Extracting reference metadata using hidden Markov models and Viterbi algorithm

October 06, 2013, 17:37 UTC

Recently, a friend of mine contacted me asking help to accomplish an unusual task – extract all references contained in PDF files and convert them into machine-friendly format. PDFs in question were all kinds of academic papers and publications. Typical reference looked like this:

Rakishev B.R. Open Cast Mining in Kazakhstan Under Market Conditions.
//The 21st World Mining Congress & Expo 2008. New Challenges and Visions for
Mining. Cracow, Poland, 2008. P.283-289

we needed to get all of reference’s fields:

"authors": "Rakishev B.R.",
"title": "Open Cast Mining in Kazakhstan Under Market Conditions.",
"journal": "//The 21st World Mining Congress & Expo 2008. New Challenges and Visions for Mining.",
"location": "Cracow, Poland",
"year": "2008",
"pages": "P.283-289"

Since references have different ways of formatting, we need more than a bunch of “if”s and mighty regexp tricks to accomplish it. This is where machine learning algorithms come in handy.

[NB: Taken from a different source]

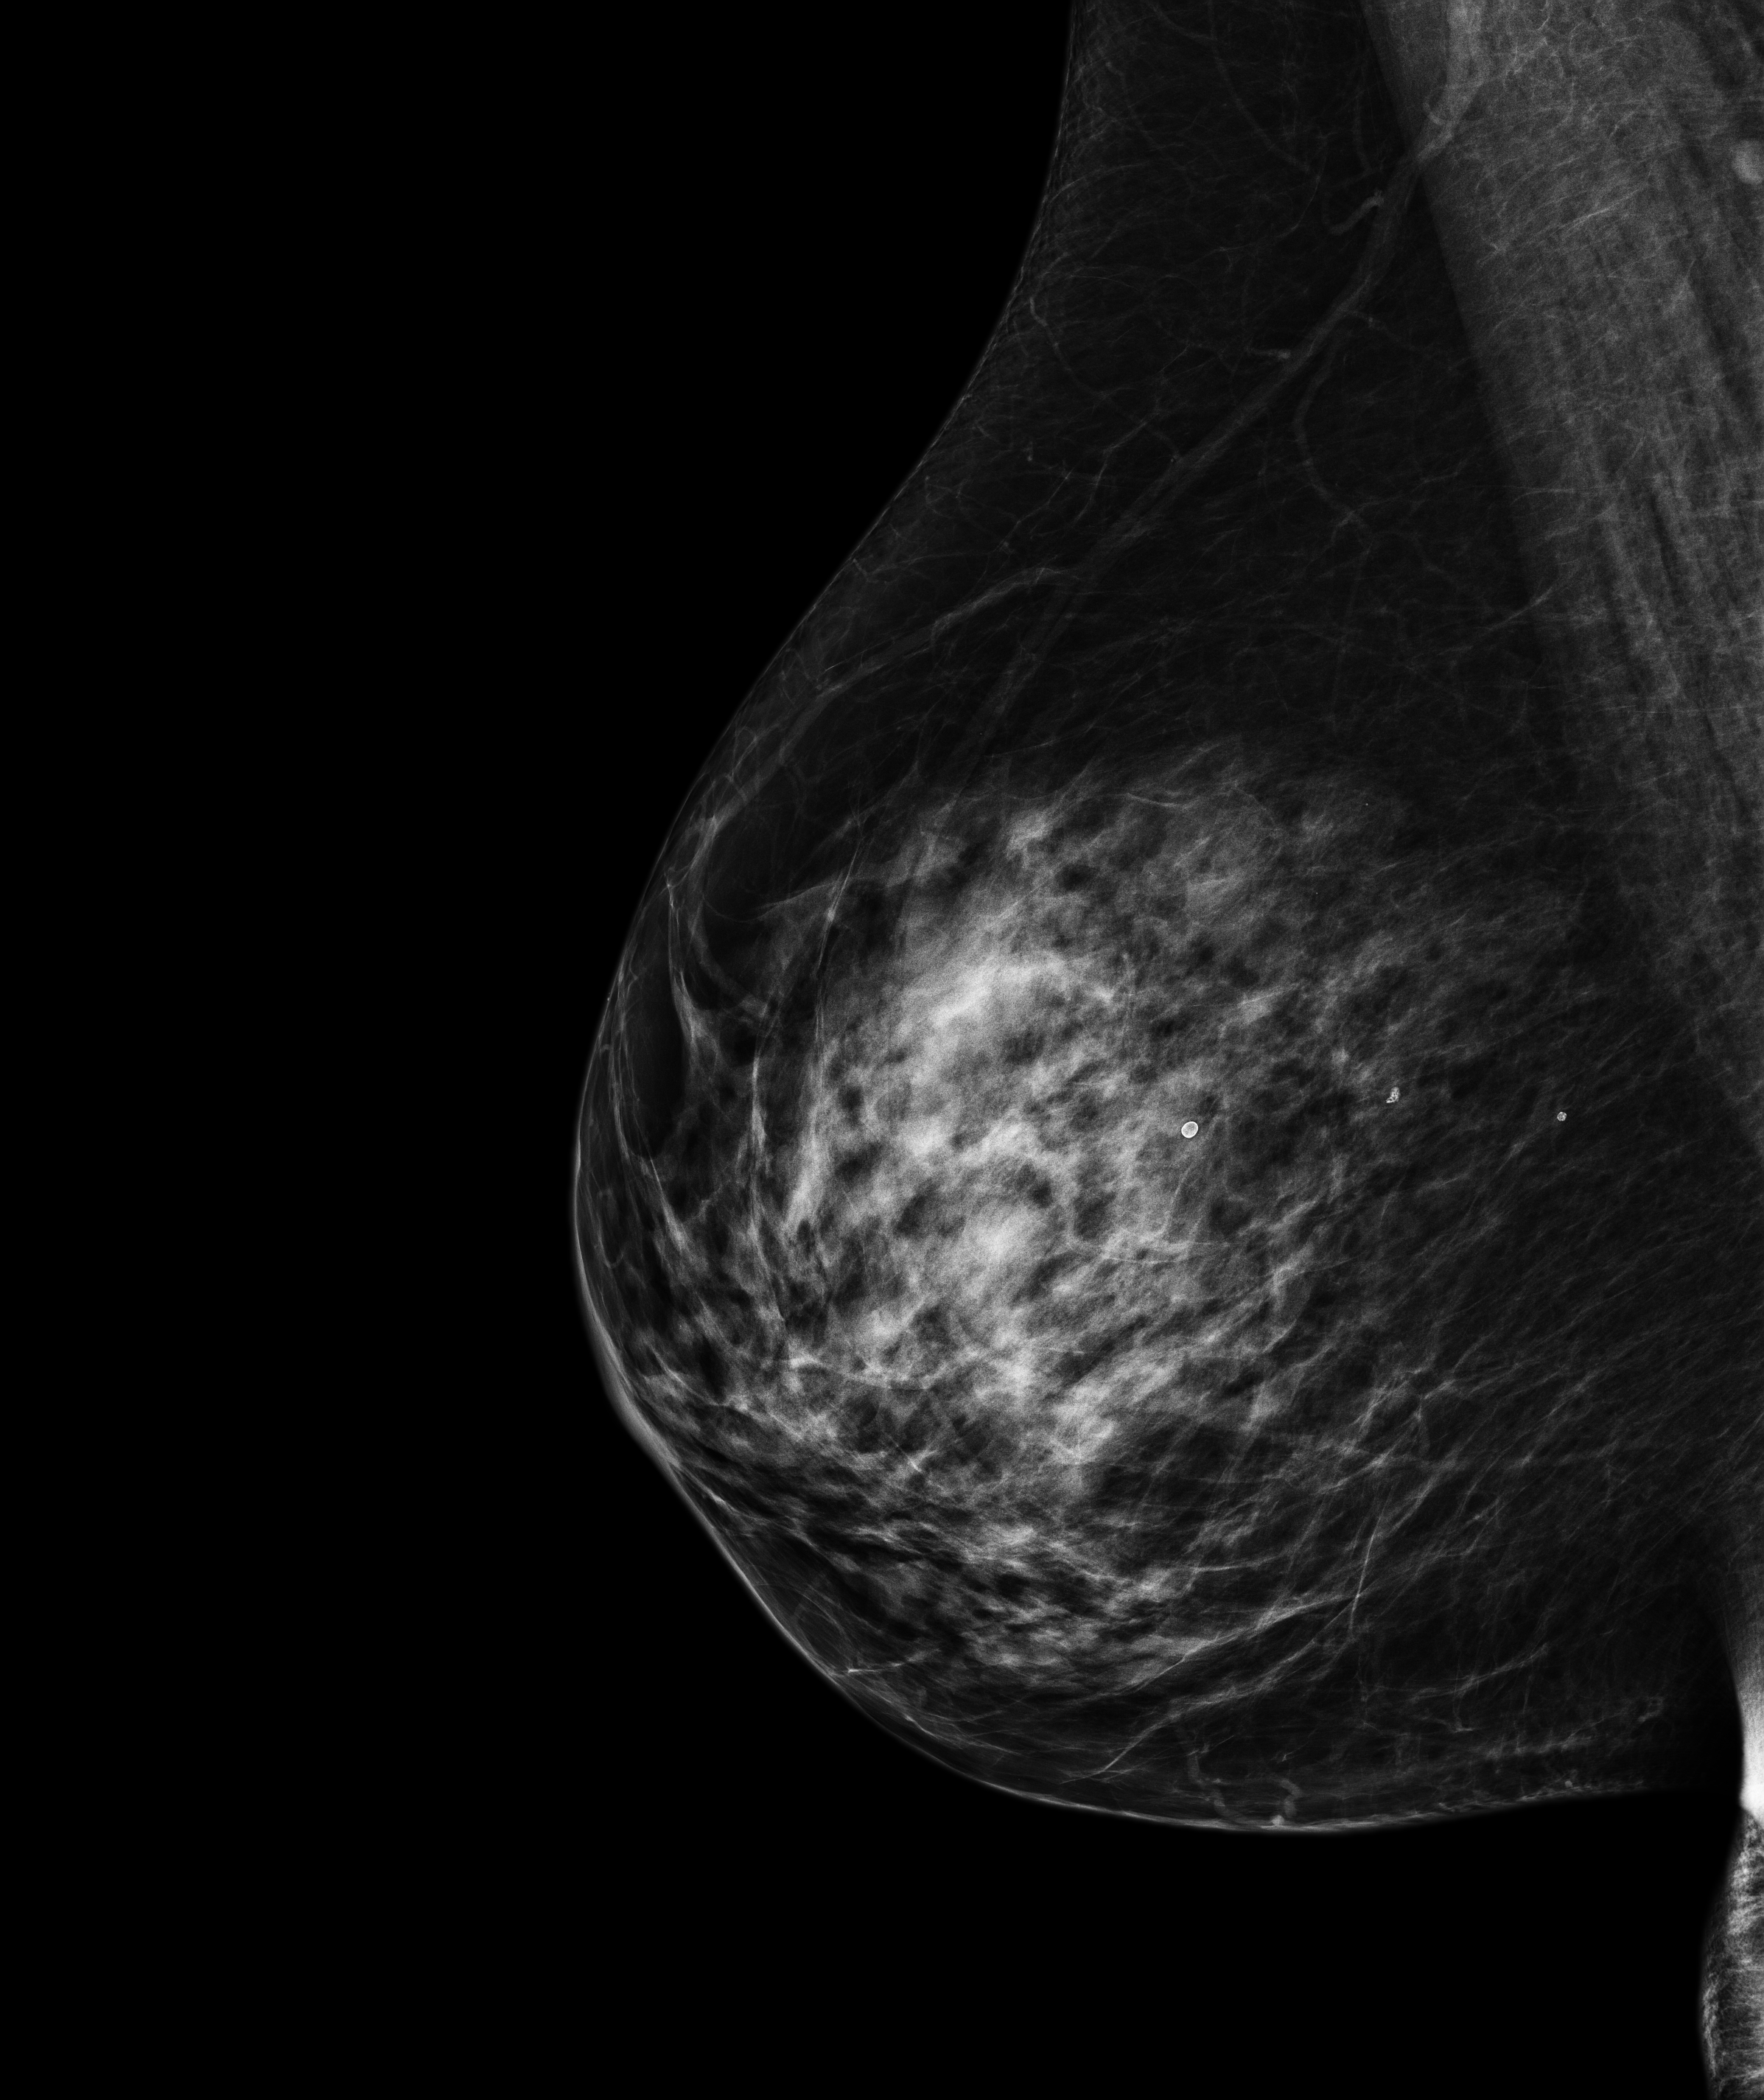
Annual screening mammography examination; compressed breast thickness 60.8 mm; system: Senographe Pristina. Patient aged 66 years (female).
Image type: full-field digital mammogram. Breast: right. Projection: mediolateral oblique (MLO) view.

In this article I’m going to show you an algorithm of extracting such metadata using hidden Markov model.

Hidden Markov model

First, we need to learn some theory behind the method.

Imagine a process which can be in one of its possible states. As time passes by, the process may transition from one state to another with given probabilities (the sum of probabilities to all possible states is 1). During transition, the process emits the so called “output symbol” (or observable output) which is an abstract thing and depends on the nature of the process being modeled. Each symbol has an emission probability and total sum of emission probabilities of all possible symbols from a state equals to 1. The process also has one important property, called “Markov property”: the future of the process (i.e. its future state) depends only on the present state.

Now suppose we are observing such process, but we can’t see the states and transitions. Instead, we see only output symbols which are being emitted as process transitions between states. Such process is called hidden Markov model, or HMM for short. It is called hidden because states are invisible to observer, only output symbols can be seen.

HMM has many applications in modern software, for example speech recognition systems are based on HMM. Speech is divided into short-time (10 ms) signals which can be seen as output symbols. Text is considered to be the “hidden cause” of speech. HMM allows to find most likely text that caused this sequence of audio signals.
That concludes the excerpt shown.